Build and run. Tap the Contacts tab. Tap the + tab bar button. You’ll see:

There you have it: Your layout built in code using visual language format. However, it’s usually more work for the same design. Plus, visual language format is not the most user-friendly. Having said that, understanding visual format language can still assist you in debugging constraint problems, maintaining legacy codebases, refactoring legacy codebases and more.

Benefits and drawbacks from choosing the code approach

Whether you choose Interface Builder or code to layout your user interface, it is an unquestionably subjective matter. Before you come to a decisive conclusion on your approach, have a look at the benefits and drawbacks when using code to construct Auto Layout.

Here are five benefits of using code to construct Auto Layout constraints:

• Everything technical that storyboard can do, code can do too. But, not vice versa.
• Readable merge conflict(s) means less time spent fixing merge conflicts.
• Code compilation time reduction.
• All the user interface logic lives in code. This benefit mitigates events such as having to find whether a property is changed in Interface Builder or code.
• Easy UI maintenance with the right coding infrastructure. Manage UI constants such as fonts, colors and constraint values with ease.

Here are five drawbacks of using code:

• Higher learning curve compared to using Interface Builder.
• Naming conventions and code cleanliness are vital for code maintenance when working on a team.
• Inability to add user interface objects and create constraints for the user interface objects visually like in Interface Builder.
• More developers are familiar with using Interface Builder than developers who are familiar with using code to build an app’s layout. If you work with developers who are less familiar with using code, more time may be needed to properly onboard the developers.
• Opportunity cost of missing out some of the automation Interface Builder provides when you build your layouts in Interface Builder.

Because there’s no one-size-fits-all solution, one of the more important steps to coming to the optimal solution is clearly defining the problem.

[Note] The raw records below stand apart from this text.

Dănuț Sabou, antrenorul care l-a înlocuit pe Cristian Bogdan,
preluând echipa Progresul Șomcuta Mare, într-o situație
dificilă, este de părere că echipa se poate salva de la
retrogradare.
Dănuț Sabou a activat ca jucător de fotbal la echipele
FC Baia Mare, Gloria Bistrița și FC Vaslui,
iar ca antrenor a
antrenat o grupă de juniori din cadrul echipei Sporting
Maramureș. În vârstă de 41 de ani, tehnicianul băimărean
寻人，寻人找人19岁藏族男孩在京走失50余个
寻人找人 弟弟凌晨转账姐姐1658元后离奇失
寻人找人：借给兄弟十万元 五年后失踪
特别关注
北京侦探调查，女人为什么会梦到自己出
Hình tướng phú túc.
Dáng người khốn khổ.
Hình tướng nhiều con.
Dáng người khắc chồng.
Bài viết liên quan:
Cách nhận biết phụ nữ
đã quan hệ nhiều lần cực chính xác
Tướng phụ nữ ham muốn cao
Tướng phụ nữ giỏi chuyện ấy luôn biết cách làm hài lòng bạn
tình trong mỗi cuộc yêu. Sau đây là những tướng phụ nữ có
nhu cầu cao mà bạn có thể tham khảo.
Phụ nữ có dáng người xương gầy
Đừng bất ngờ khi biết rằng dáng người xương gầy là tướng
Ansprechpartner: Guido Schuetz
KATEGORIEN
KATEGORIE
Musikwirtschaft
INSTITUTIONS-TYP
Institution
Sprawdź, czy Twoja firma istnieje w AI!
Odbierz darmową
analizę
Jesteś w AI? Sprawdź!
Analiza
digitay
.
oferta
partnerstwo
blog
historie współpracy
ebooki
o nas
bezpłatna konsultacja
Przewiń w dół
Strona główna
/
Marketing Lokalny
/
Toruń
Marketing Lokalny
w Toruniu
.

What exactly are you or your team trying to solve?

There are benefits and drawbacks to using Interface Builder and code. You need to consider the tradeoffs before deciding which to use. Questions such as:

• Does it make sense for a project to sacrifice Interface Builder automation for ease of source control when merge conflicts arise?
• Is it preferable to keep Interface Builder visualizations in the sacrifice of reduced compile time?

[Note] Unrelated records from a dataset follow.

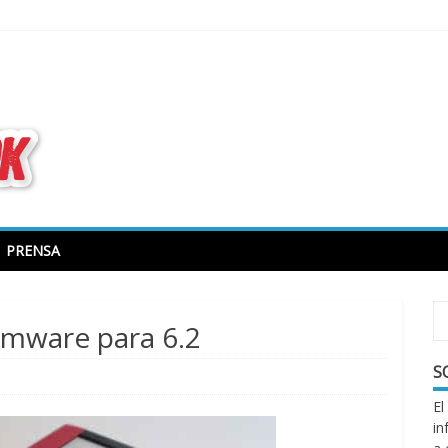
todo sobre libros electrónicos
PRENSA
irmware para 6.2
S
El
in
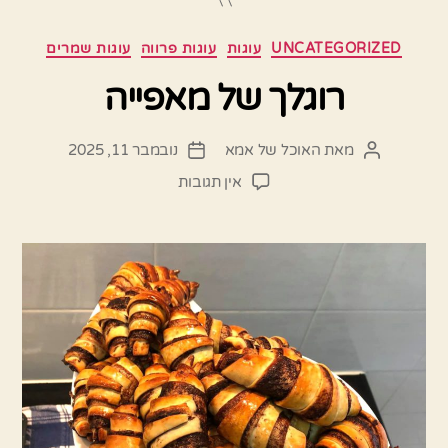
קטגוריות
UNCATEGORIZED
עוגות
עוגות פרווה
עוגות שמרים
רוגלך של מאפייה
מאת
האוכל של אמא
נובמבר 11, 2025
המחבר
תאריך
הפוסט
פוסט
על
אין תגובות
רוגלך
של
מאפייה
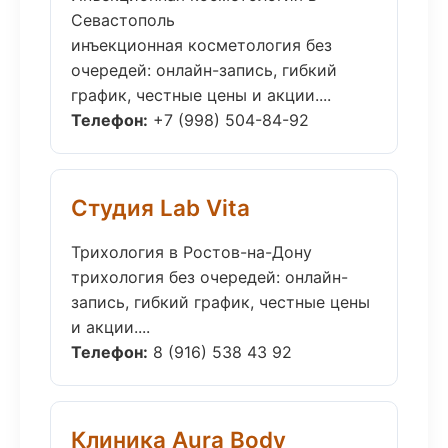
Севастополь
инъекционная косметология без
очередей: онлайн-запись, гибкий
график, честные цены и акции....
Телефон:
+7 (998) 504-84-92
Студия Lab Vita
Трихология в Ростов-на-Дону
трихология без очередей: онлайн-
запись, гибкий график, честные цены
и акции....
Телефон:
8 (916) 538 43 92
Клиника Aura Body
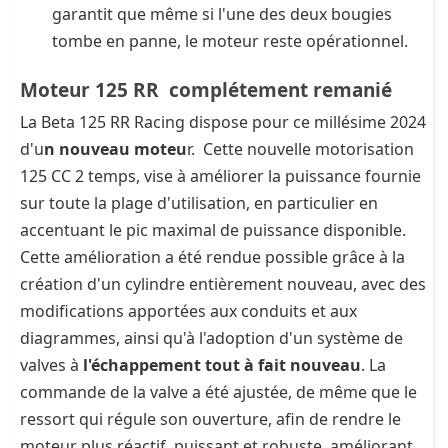
garantit que même si l'une des deux bougies
tombe en panne, le moteur reste opérationnel.
Moteur 125 RR complétement remanié
La Beta 125 RR Racing dispose pour ce millésime 2024
d'u
n nouveau moteu
r. Cette nouvelle motorisation
125 CC 2 temps, vise à améliorer la puissance fournie
sur toute la plage d'utilisation, en particulier en
accentuant le pic maximal de puissance disponible.
Cette amélioration a été rendue possible grâce à la
création d'un cylindre entièrement nouveau, avec des
modifications apportées aux conduits et aux
diagrammes, ainsi qu'à l'adoption d'un système de
valves à
l'échappement tout à fait nouveau
. La
commande de la valve a été ajustée, de même que le
ressort qui régule son ouverture, afin de rendre le
moteur plus réactif, puissant et robuste, améliorant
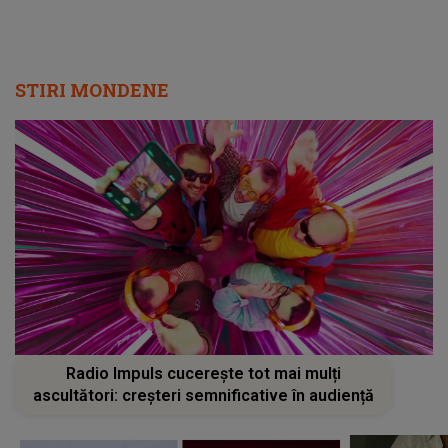
STIRI MONDENE
Radio Impuls cucerește tot mai mulți
ascultători: creșteri semnificative în audiență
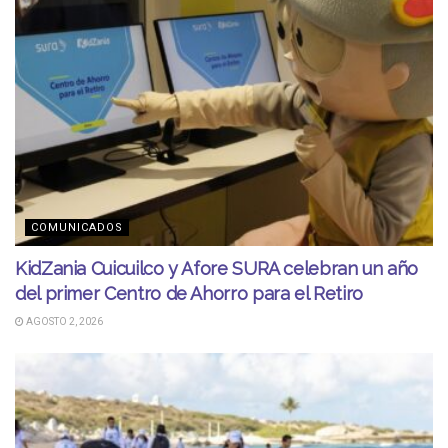
COMUNICADOS
KidZania Cuicuilco y Afore SURA celebran un año
del primer Centro de Ahorro para el Retiro
AGOSTO 2, 2026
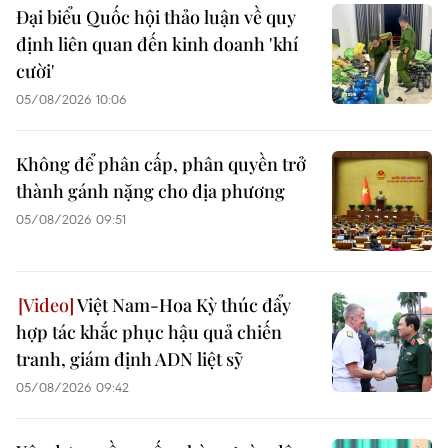
Đại biểu Quốc hội thảo luận về quy
định liên quan đến kinh doanh 'khí
cười'
05/08/2026 10:06
Không để phân cấp, phân quyền trở
thành gánh nặng cho địa phương
05/08/2026 09:51
Việt Nam-Hoa Kỳ thúc đẩy
hợp tác khắc phục hậu quả chiến
tranh, giám định ADN liệt sỹ
05/08/2026 09:42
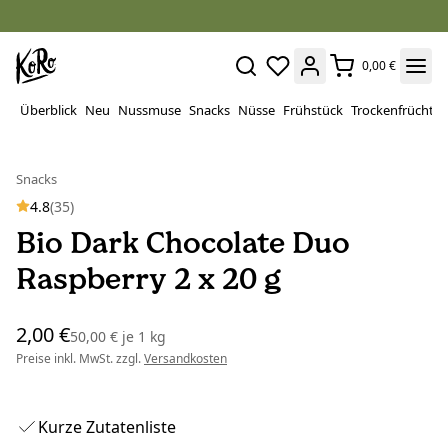
0,00 €
Überblick
Neu
Nussmuse
Snacks
Nüsse
Frühstück
Trockenfrüchte
Snacks
4.8
(35)
Bio Dark Chocolate Duo
Raspberry 2 x 20 g
2,00 €
50,00 €
je
1 kg
Preise inkl. MwSt. zzgl.
Versandkosten
Kurze Zutatenliste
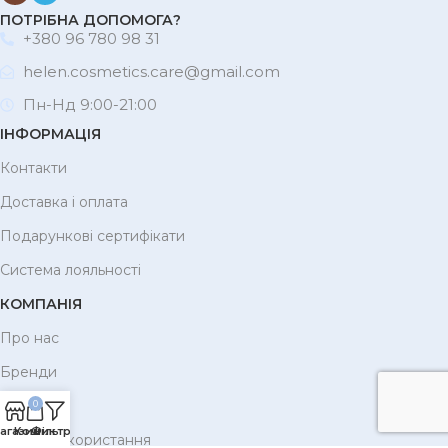
ПОТРІБНА ДОПОМОГА?
+380 96 780 98 31
helen.cosmetics.care@gmail.com
Пн-Нд 9:00-21:00
ІНФОРМАЦІЯ
Контакти
Доставка і оплата
Подарункові сертифікати
Система лояльності
КОМПАНІЯ
Про нас
Бренди
Корисне
0
агазин
Кошик
Фільтри
Умови використання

Personalization is a big consideration. For example:

• Which of the tradeoffs apply to the scenario at hand?
• What about personal preferences? Everyone has their personal preferences. Some people enjoy using Interface Builder over code, and others do not.

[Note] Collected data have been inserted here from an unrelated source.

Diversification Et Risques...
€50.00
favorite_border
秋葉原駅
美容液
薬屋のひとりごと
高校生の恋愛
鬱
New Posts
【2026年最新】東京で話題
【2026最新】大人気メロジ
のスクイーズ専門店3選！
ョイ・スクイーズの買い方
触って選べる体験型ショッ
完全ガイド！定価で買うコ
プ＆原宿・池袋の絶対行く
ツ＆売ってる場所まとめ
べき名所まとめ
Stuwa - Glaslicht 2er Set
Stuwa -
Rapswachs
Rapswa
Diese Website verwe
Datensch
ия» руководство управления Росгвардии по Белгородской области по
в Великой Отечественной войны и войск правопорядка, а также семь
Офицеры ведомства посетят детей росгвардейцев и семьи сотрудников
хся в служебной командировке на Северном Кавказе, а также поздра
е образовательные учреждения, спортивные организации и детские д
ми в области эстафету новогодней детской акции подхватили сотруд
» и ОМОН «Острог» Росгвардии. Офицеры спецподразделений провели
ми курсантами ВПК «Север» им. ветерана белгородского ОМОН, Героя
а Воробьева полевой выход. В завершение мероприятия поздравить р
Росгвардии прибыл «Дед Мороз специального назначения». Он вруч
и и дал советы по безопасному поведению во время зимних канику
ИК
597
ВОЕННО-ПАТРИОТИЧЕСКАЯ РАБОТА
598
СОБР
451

When choosing an approach to build your app’s UI, take time to consider the problems, tradeoffs and personalizations fully. The optimal solution will arise by building a solution tailored to your specific team and project requirements. Ultimately, it’s up to you and your team to decide.

Challenges

You’ve reached the end of the chapter. To help solidify your understanding, try these challenges:

• Recreate the ContactListTableViewController’s UI entirely in code.
• Recreate the ContactTableViewCell’s UI entirely in code.
• Recreate the ContactPreviewView’s UI entirely in code.

Key points

• Working with code requires more upfront manual work than working with Interface Builder.
• You can refactor UI layouts built in Interface Builder into code format.
• There are various methods to create Auto Layout constraints using code.
• Learning visual format language, although rarely seen on new projects, can assist you in debugging constraint conflicts and maintaining legacy codebases.
• Consider the pros and cons when choosing between Interface Builder and code approach to creating your UI layout.